→ **Dataset**:
____________________

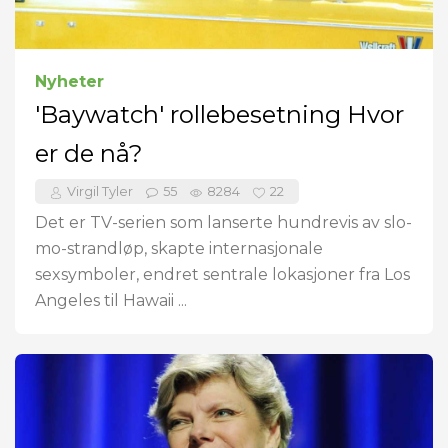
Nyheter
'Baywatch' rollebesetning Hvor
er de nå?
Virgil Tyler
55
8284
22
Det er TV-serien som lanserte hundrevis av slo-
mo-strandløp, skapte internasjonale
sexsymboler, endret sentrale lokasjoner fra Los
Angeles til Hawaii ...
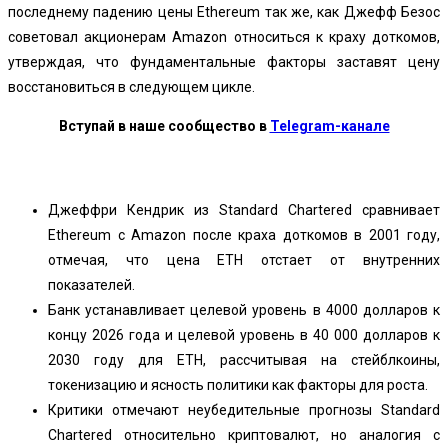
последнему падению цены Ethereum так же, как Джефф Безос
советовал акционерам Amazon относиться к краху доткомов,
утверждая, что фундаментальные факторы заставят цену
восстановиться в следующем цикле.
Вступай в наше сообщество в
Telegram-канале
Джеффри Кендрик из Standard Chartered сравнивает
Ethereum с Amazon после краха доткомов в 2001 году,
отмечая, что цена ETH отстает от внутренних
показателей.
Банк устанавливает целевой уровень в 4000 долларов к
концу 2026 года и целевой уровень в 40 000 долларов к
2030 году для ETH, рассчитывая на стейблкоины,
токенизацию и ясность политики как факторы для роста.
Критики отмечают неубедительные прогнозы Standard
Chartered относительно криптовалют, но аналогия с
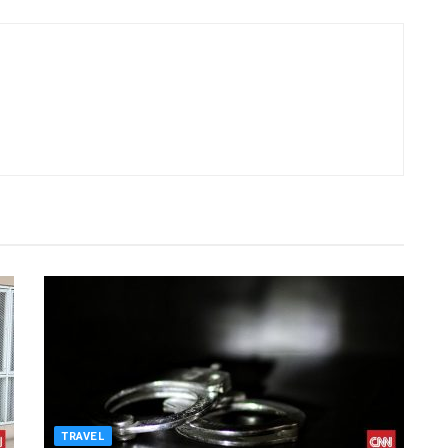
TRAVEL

____________________

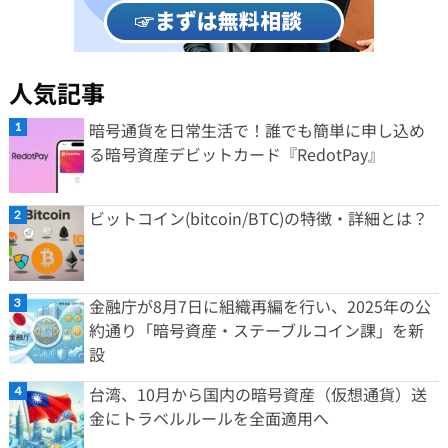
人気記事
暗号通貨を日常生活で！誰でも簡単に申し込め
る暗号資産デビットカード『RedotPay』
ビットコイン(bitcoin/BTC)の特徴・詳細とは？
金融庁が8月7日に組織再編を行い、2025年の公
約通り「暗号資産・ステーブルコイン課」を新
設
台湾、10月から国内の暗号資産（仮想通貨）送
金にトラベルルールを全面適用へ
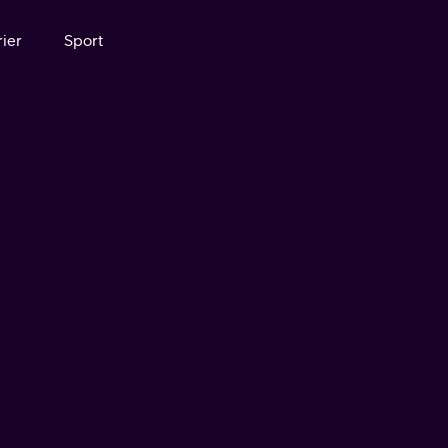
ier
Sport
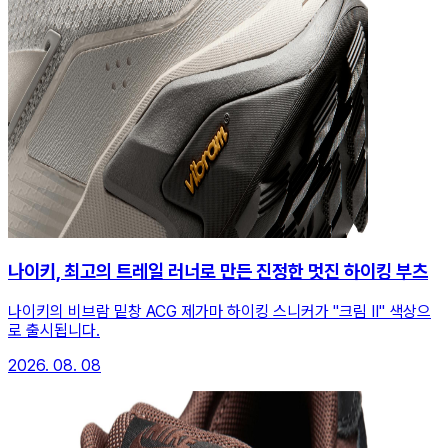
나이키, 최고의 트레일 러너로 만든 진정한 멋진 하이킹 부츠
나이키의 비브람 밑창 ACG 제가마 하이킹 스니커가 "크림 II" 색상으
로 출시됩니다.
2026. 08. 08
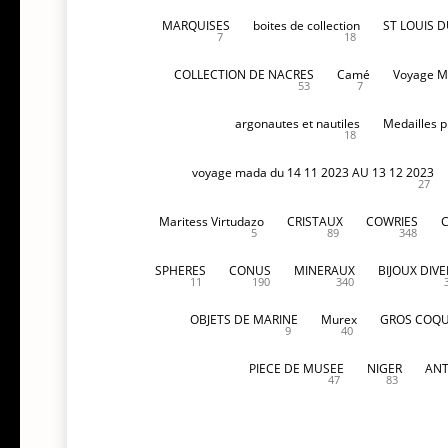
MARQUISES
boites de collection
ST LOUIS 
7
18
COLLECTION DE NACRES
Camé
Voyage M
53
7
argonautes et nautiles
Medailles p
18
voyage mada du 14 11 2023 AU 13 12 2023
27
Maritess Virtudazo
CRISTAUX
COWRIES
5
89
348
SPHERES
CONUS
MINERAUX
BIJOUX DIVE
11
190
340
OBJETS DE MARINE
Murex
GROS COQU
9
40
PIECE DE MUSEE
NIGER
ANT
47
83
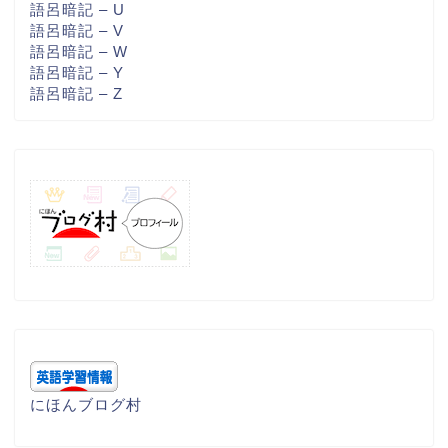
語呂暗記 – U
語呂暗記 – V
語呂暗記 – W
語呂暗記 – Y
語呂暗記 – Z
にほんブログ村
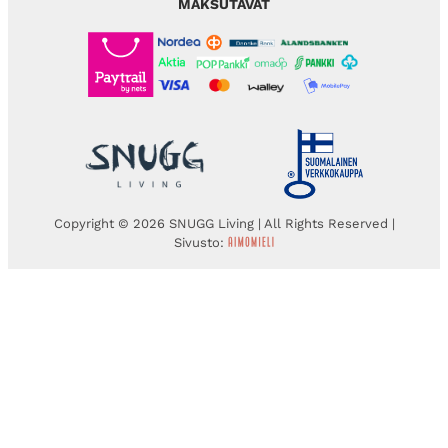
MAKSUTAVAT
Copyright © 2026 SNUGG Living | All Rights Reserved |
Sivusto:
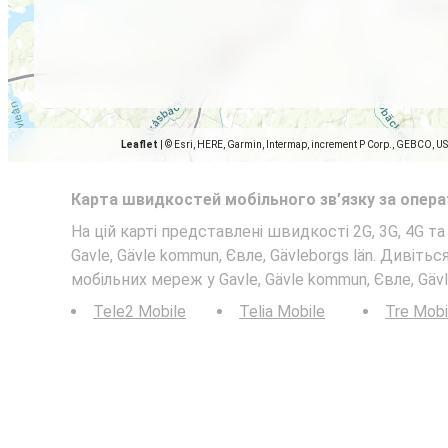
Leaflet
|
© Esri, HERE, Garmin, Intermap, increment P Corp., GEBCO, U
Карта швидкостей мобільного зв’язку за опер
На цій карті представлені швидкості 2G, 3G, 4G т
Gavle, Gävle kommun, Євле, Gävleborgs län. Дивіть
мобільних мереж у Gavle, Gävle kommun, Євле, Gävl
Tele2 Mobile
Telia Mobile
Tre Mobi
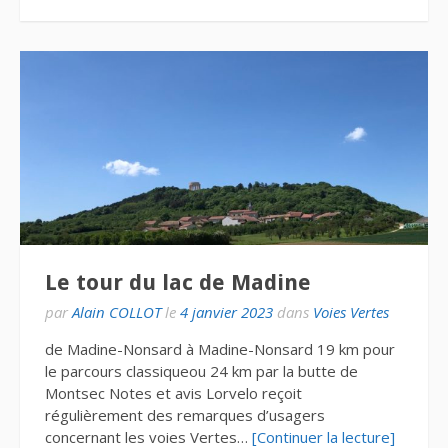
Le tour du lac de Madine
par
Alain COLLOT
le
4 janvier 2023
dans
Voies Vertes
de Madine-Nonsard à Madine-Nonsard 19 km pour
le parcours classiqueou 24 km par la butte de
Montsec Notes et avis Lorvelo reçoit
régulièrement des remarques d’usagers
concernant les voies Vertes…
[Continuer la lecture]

____________________

→ **Your goal**: Report, for the data above, every line in which the string "долларов" appears.

→ **Solution for this problem**:
Банк устанавливает целевой уровень в 4000 долларов к
концу 2026 года и целевой уровень в 40 000 долларов к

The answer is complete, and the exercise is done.